We aim to use DMS to improve all-atom force fields so they can work across a variety of biological systems, allowing us to answer questions of biological importance involving disordered proteins and disease-associated protein aggregation.

We also aim to use DMS to develop new force fields at different scales, such as implicit solvent or coarse-grained models, allowing larger systems to be simulated.

With these improved force fields we will study the aggregation of amyloid proteins, a system of high medical relevance that has been challenging to study in silico to date.

By exploring the early stages of amyloid aggregation we can contribute to a mechanistic understanding that will inform the development of therapeutics for neurodegenerative diseases. This research is purely computational but will be carried out in collaboration with experimentalists at the MRC-LMB.

Considerable software development will be required to learn universal force fields, with high-quality open source software being an important outcome of the project. Computational and algorithmic questions surrounding differentiable simulations will have to be addressed.

Recent advances such as continuous atom typing using graph neural networks and exploration of different functional forms for non-bonded interactions will be incorporated. A further aim is to improve the performance of free energy perturbation simulations as used in drug discovery.

Polarisable and reactive force fields will also be investigated in an attempt to develop an accurate force field suitable for the future of biology.

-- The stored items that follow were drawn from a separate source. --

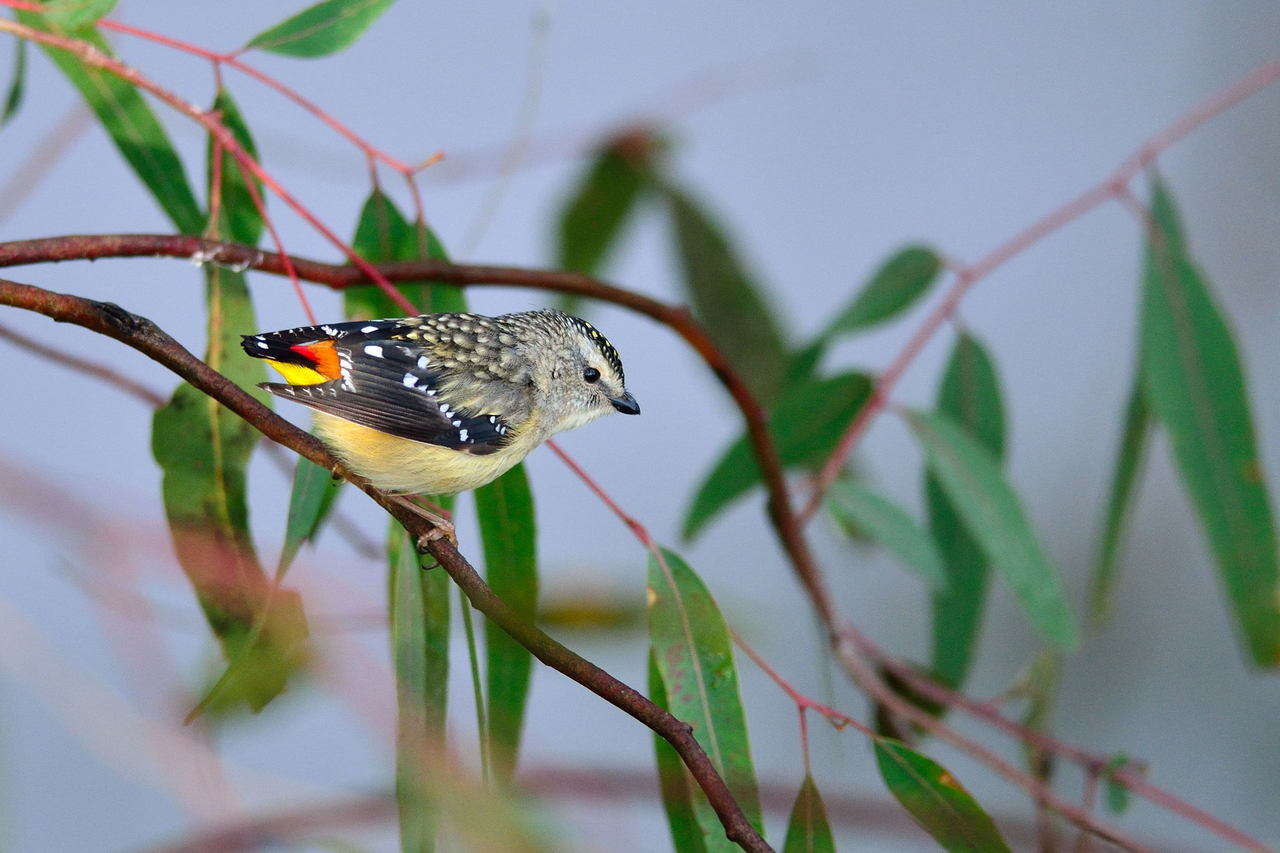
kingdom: Animalia
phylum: Chordata
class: Aves
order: Passeriformes
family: Pardalotidae
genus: Pardalotus
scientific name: Pardalotus punctatus
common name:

Techniques from machine learning interatomic potentials will be used but these will not be a focus for development themselves. Instead, the speed, robustness and interpretability of molecular mechanics force fields will be retained.

The next few decades will see compute resources increase to the point where simulations at biologically relevant length and time scales become routine.

It is crucial that we have accurate physical models available to take advantage of this and to probe the molecular basis of life.